Indonesia’s rupiah was poised for its first weekly rally since Aug. 3 as a narrowing trade deficit and the central bank’s decision to hold interest rates bolstered confidence in Southeast Asia’s largest economy.

Government bonds advanced for a second week, pushing the benchmark 10-year yield to a one-month low, after foreign funds added 2.1 trillion rupiah ($219 million) to holdings of sovereign notes in the first three days of this week, finance ministry data show. The trade shortfall shrank to $177 million in July from an all-time high of $1.3 billion in June, official data showed last week, while Bank Indonesia held its policy rate at a record-low 5.75 percent for a seventh month yesterday.

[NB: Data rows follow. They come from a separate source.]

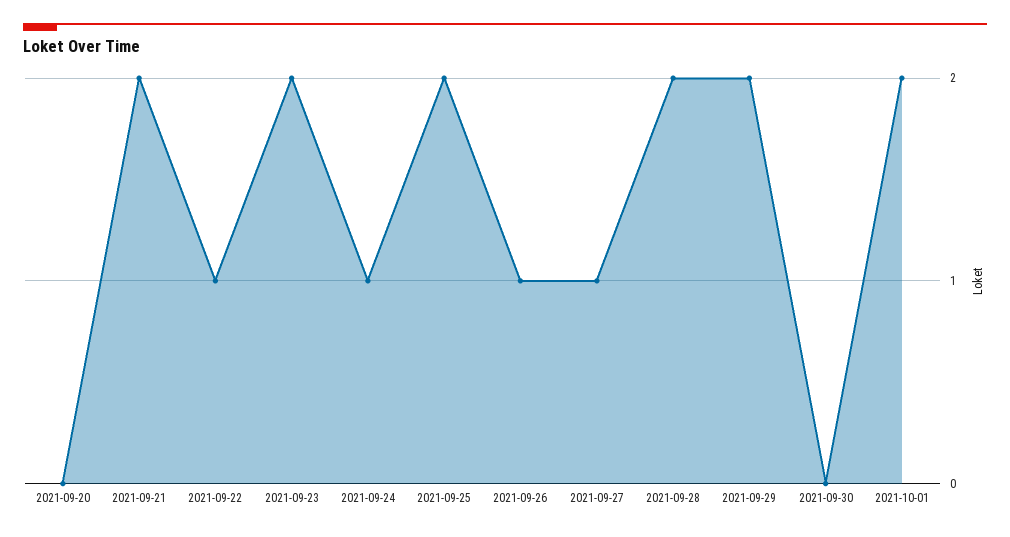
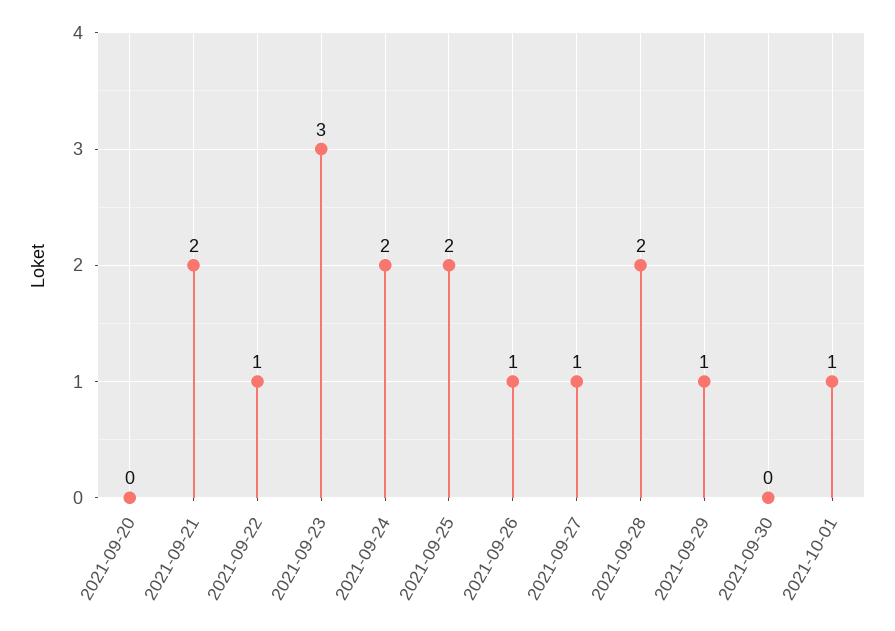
  {
    "2021-09-20": 0,
    "2021-09-21": 2,
    "2021-09-22": 1,
-   "2021-09-23": 2,
+   "2021-09-23": 3,
-   "2021-09-24": 1,
+   "2021-09-24": 2,
    "2021-09-25": 2,
    "2021-09-26": 1,
    "2021-09-27": 1,
    "2021-09-28": 2,
-   "2021-09-29": 2,
+   "2021-09-29": 1,
    "2021-09-30": 0,
-   "2021-10-01": 2
+   "2021-10-01": 1
  }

“Improving economic data and steady borrowing costs will give investors more confidence to buy into Indonesia,” said Artanavaro Gasali, the Jakarta-based head of global markets at PT Bank ICBC Indonesia. “Bonds saw a rally across all tenors, but it remains to be seen if these inflows are here to stay.”

The rupiah strengthened 0.2 percent this week to 9,573 per dollar as of 9:21 a.m. in Jakarta, the biggest weekly gain since the five days ended July 6, prices from local banks compiled by Bloomberg show. The currency advanced 0.2 percent today after reaching 9,609 yesterday, the weakest level since May 31.

One-month implied volatility, which measures exchange-rate swings used to price options, fell one percentage point this week to 5 percent. It dropped 85 basis points today.

The yield on the government’s 7 percent notes due May 2022 dropped six basis points, or 0.06 percentage point, this week to 5.92 percent prices from the Inter Dealer Market Association show. That was the lowest level since Aug. 15. The yield declined one basis point today.

Overseas investors bought $79 million more local stocks than they sold this week through yesterday, according to exchange data. Bank Indonesia will take more steps if needed to improve the nation’s current account, which reached a record deficit of $6.9 billion in the second quarter, it said yesterday.